Isabel dos Santos, the billionaire daughter of Angola's ex-president Jose Eduardo dos Santos, on Tuesday accused the government of resorting to forgery to freeze her assets last year.

The 47-year-old tycoon and her Congolese husband Sindika Dokolo are accused of syphoning off more than one billion dollars from Angolan state companies.

A court in the southern African nation in December froze their bank accounts as part of a massive corruption probe.

Dos Santos claimed in a statement that a copy of a fake passport -- bearing the signature of late martial arts film star Bruce Lee -- was part of the evidence submitted to a court that froze her assets.

She cited among other alleged irregularities on the passport that her birth date was wrong and her name was incomplete.

"But the most ridiculous aspect is the signature of the issuing authority: this is a reproduction of the signature of Bruce Lee, the legendary kung fu actor who died in the 1970s," said a statement released through her public relations agent.

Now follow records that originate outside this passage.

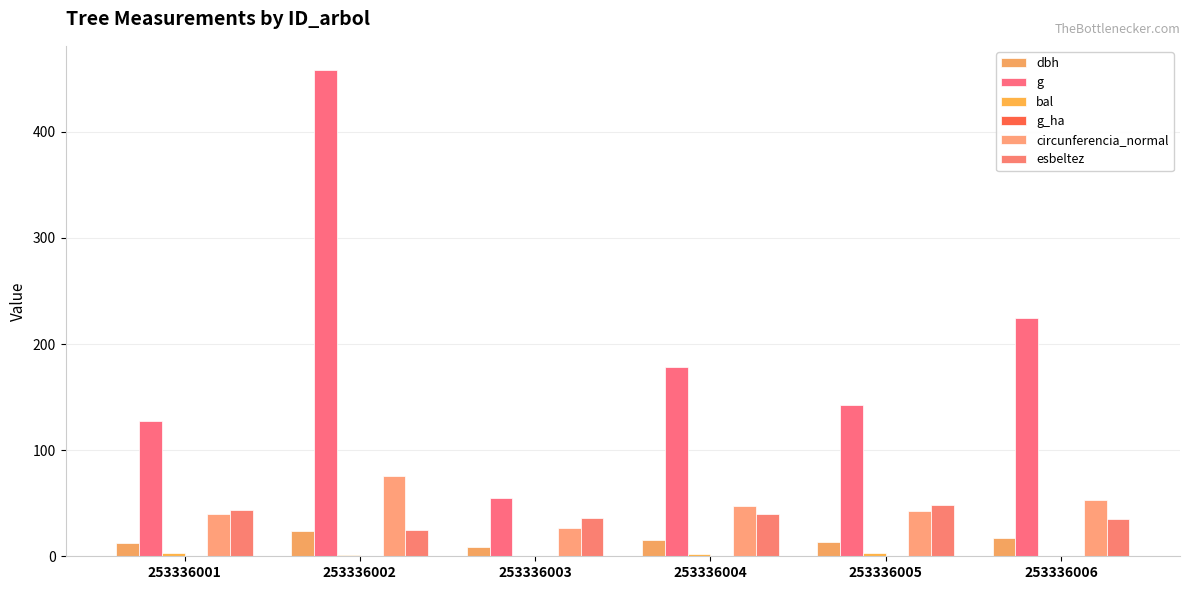

How many data points does each series have?

6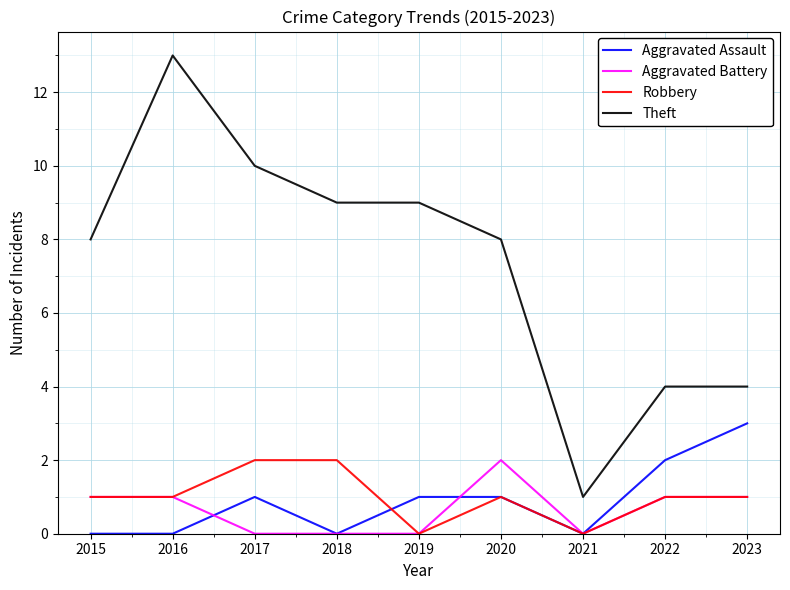

What is the spread (max minus min) of values at 2018?

9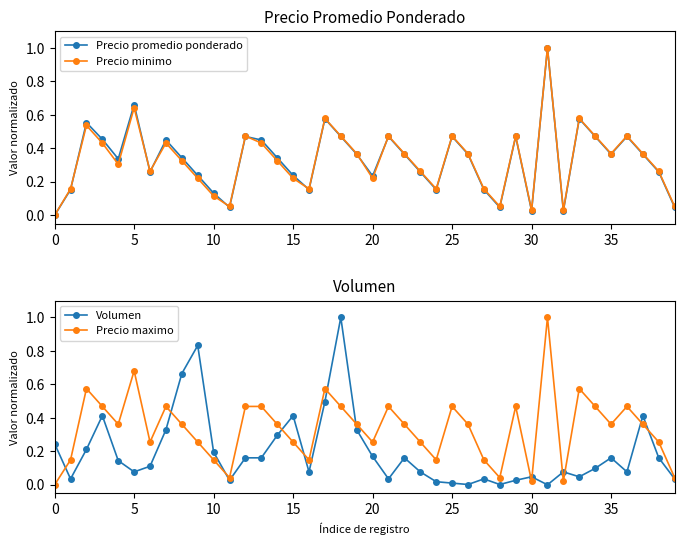

What is the maximum value shown in the chart?

1.0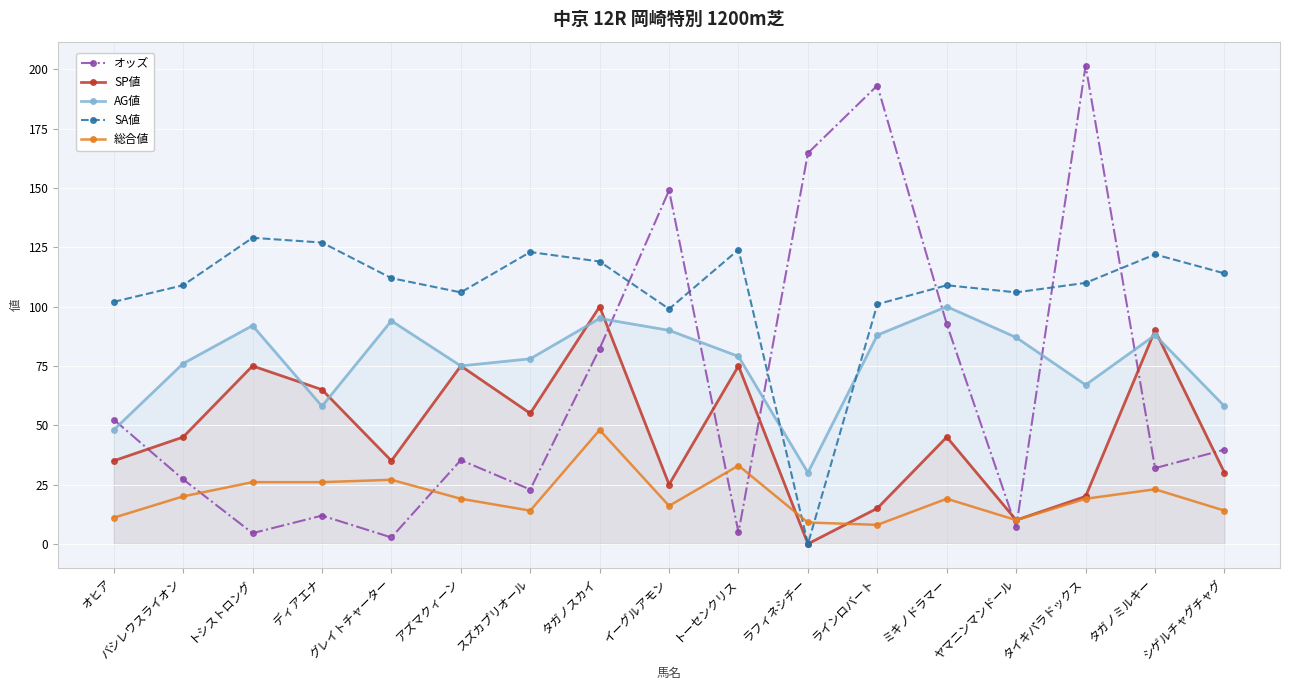

In AG値, how many points are lower than both neighbors (excluding endpoints)?

4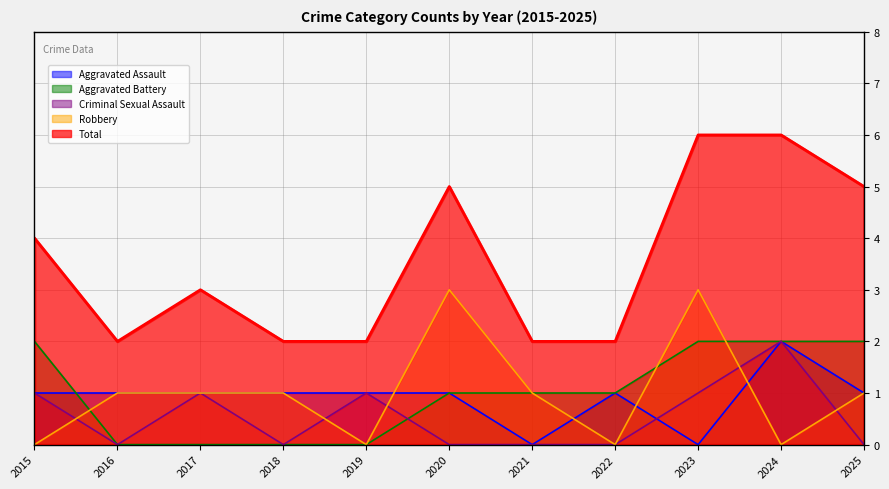

How many data points in Robbery are less than 1?

4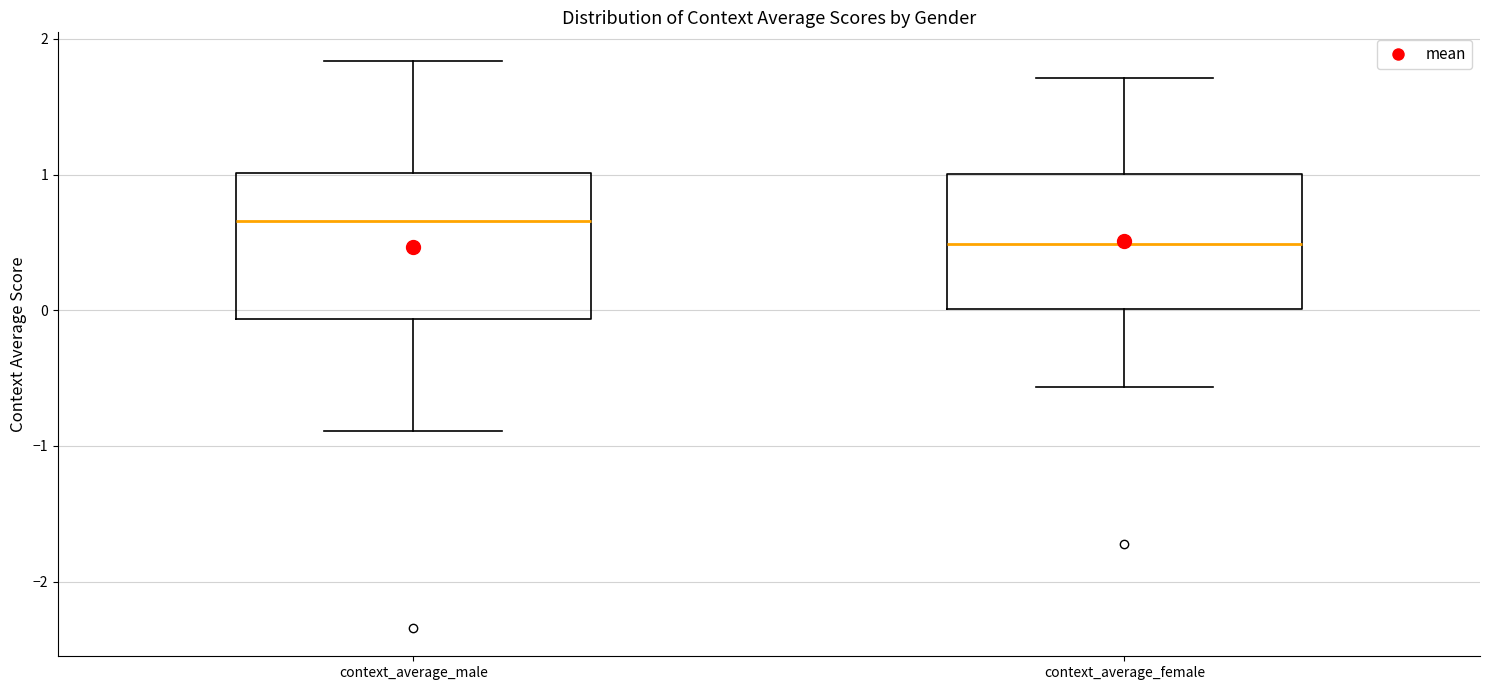

Reading left to right, transcribe this box plot: for each box, give where its median line is, the range the box spans, and where its two whiskers end, as read against the y-axis. The values are not printed on the chart, so give them approximately, as read against the axis.

context_average_male: median 0.7, box -0.1 to 1.0, whiskers -0.9 to 1.8
context_average_female: median 0.5, box 0.0 to 1.0, whiskers -0.6 to 1.7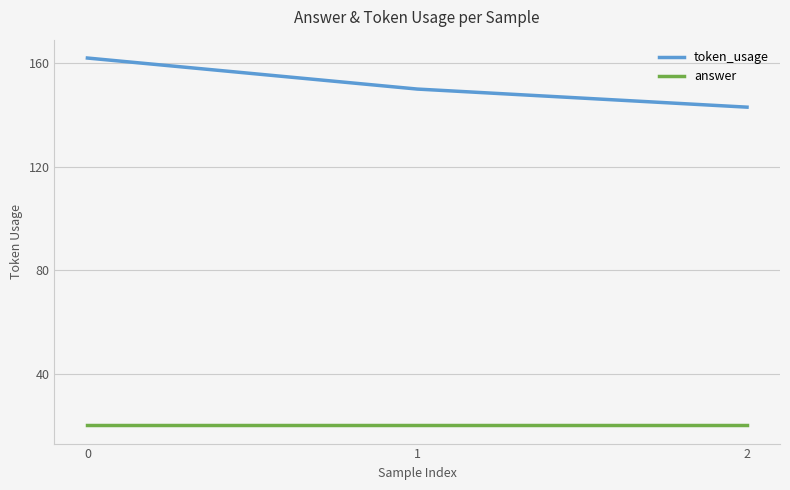

The value of token_usage at 0 is 236. True or false?

False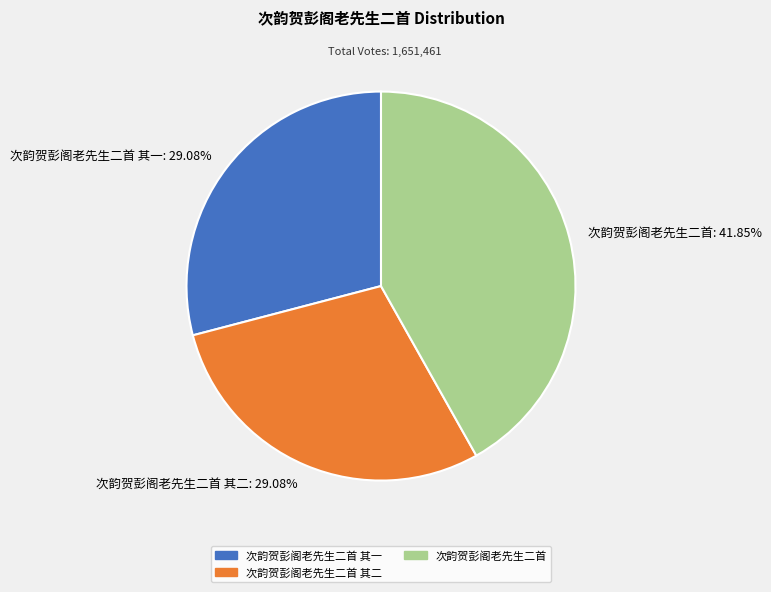

Which has a higher value, 次韵贺彭阁老先生二首 其一: 29.08% or 次韵贺彭阁老先生二首: 41.85%?

次韵贺彭阁老先生二首: 41.85%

Dos Santos said her lawyers unearthed the falsified evidence which included scam emails, after they were given access to the court documents last month.

"Looking at the forged evidence it is now clear that the Angolan state through the intelligence services, prosecution, civil court, and Supreme Court has colluded and contrived a case to obtain an unfair and illegal decision against me," she said.

"False documents and false statements have been deliberately brought before the court."

Dos Santos was charged in January in Angola with a long list of crimes, including mismanagement, embezzlement of funds, and money laundering during her stewardship of the oil giant Sonangol.

She was forced out of the job at Sonangol just months after her father stepped down in 2017 and was replaced by his hand-picked successor, Joao Lourenco.

Dos Santos built up a vast business empire over the past two decades, with stakes in several Angolan and Portuguese companies.

Her fortune is valued at $2.1 billion (1.9 billion euros) by Forbes Magazine, which named her Africa's richest woman in 2013.

A consortium of investigative journalists, after analysing a trove of hundreds of thousands of leaked documents, has also accused dos Santos of looting state coffers during her father's nearly four-decade rule.

Dos Santos has denied any wrongdoing and says she is a victim of a witch hunt.